At a young age I had everything that I wanted. The cars, the dream job, money, and all the friends. But I was also walking down the deep dark path of alcoholism and drug addiction.  Where I ended up losing everything that I thought that I wanted. My family and closest friends pleaded with me to seek help, but I continued to ignore their requests.  After multiple arrests, felonies, and alcohol related seizures, I finally made the decision to seek the help that I needed to fight my drinking problem. One morning I found out that I was being kicked out of the third house but I moved into within a month due to my drinking, so I called my dad and asked him if he would be willing to pick me up after work to take me to Fern House. He told me he couldn't wait that long, and told he would be there to pick me up within 15 minutes. On the way to the Fern House he told me that this was the smartest decision I've ever made, better than any schooling or job I have ever had. He also told me whenever I'm done he wants me to help someone else Who is struggling.

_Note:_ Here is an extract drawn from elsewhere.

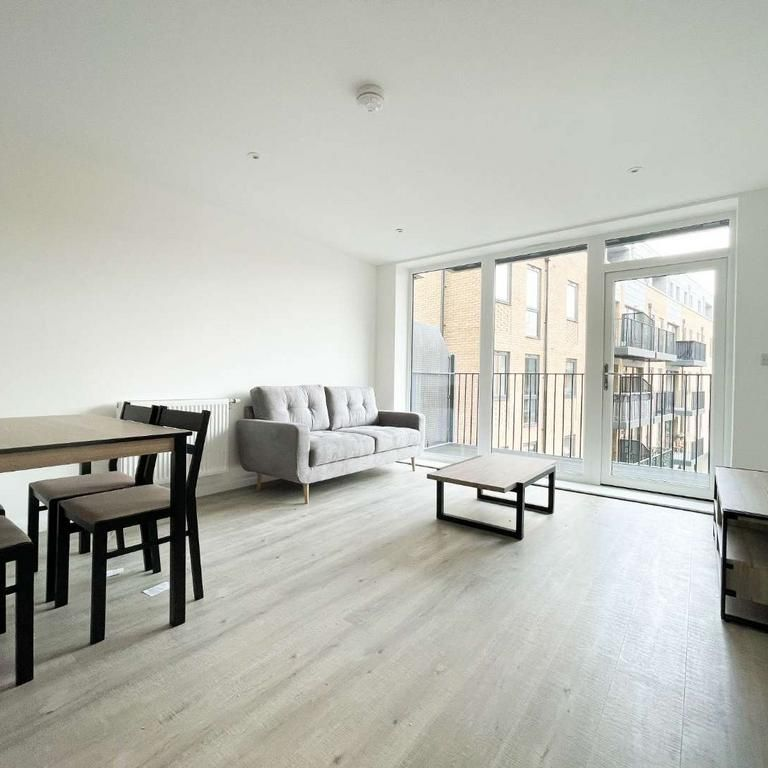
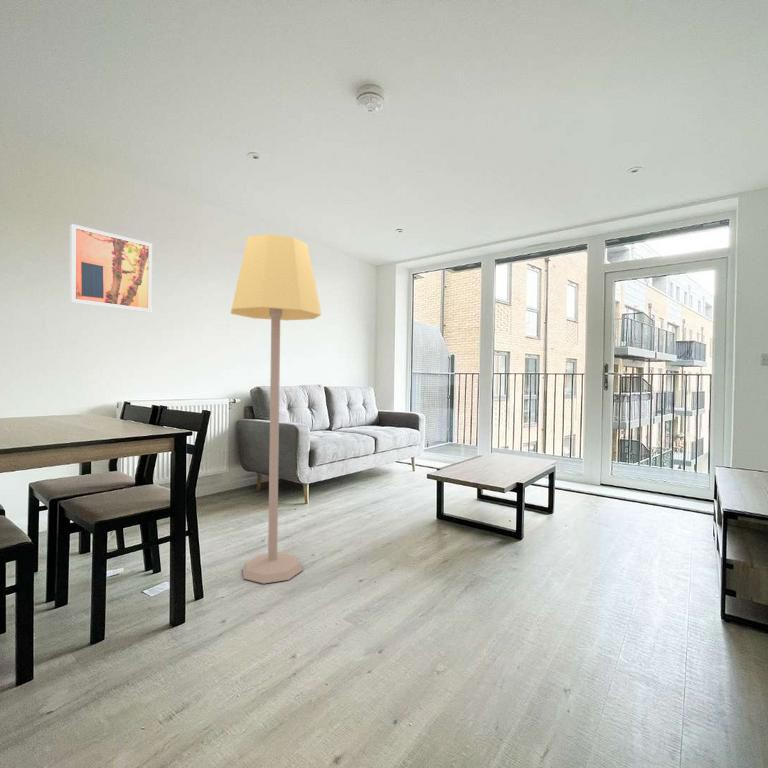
+ lamp [229,233,322,585]
+ wall art [69,223,153,313]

The Fern House program was not easy by any means. But It gave me the knowledge, structure and necessary tools I needed to battle back. Toward the end of my time at the Fern House I learned that they had another facility where I can go to further my education and a recovery program outside of the Fern House. Although I was sad to leave, I was excited to start the journey of entering back into society as the man I knew all along I had inside. 
Today I am regaining everything in my life that I gave away previously, but In this process I have gained something new, and that is the passion to help other men and women struggling with alcohol and drug addiction.  I am an alumni of the Fern House and have also become great friends with the staff there. I am a facilitator of the Wednesday night big book study group. Sometimes looking back it is hard to believe that I used to live the way that I did. I'm very thankful for the Fern House program. 
-Alexander A.-- Fern House Graduate

 How I was going to get money so I could use. The pain pills were the worst. They got into my bones, and into my body. I just lay in bed all day. I didn’t want to do anything. I couldn’t do anything. I didn’t even realize what was happening to me until it was too late. I wasn’t paying attention. Then, I was addicted. It was bad, and I wound up in jail. Bernard from Fern House visited me in jail after my mother got in touch with him. He asked me if I wanted to go to Fern House, and I thought…yeah, anything’s better than here. I was resistant at first, but once I got to Fern House it didn’t take long for me to realize that it was the place for me. They taught me structure and accountability. They helped me find a job, and they helped me get up every morning and get to that job. I didn’t know how to do any of that stuff. They gave me back my morals and they taught me how to be a real man. Fern House is strict, but you can tell they really care about you. Everybody there cares, including the guys living there. We’re one big family.
 
Rick -- Fern House Graduate
 
What Fern House gave me was priceless. Before I went to Fern House, I couldn’t stop using. I gave up my relationship with my wife, my daughter, and the rest of my family. I had given up on myself. My using was 100% about me with no regard for others. I completely destroyed my marriage, my career was over, and my life was destroyed. Fern House taught me how to be accountable. They helped me see that I needed to be patient, incorporate some structure into my life and take things one day at a time. Sooner or later, they told me, my life would come together. Today, my life is totally changed. Through the Fern House and my higher power, I have a new life. The Fern House will always be a part of my life. I give back by helping them with construction projects and I sponsor a lot of guys that come through there. I still talk to Bernard all the time. I have a great amount of respect for him and what he did for me. The Fern House saved my life. It gave me hope.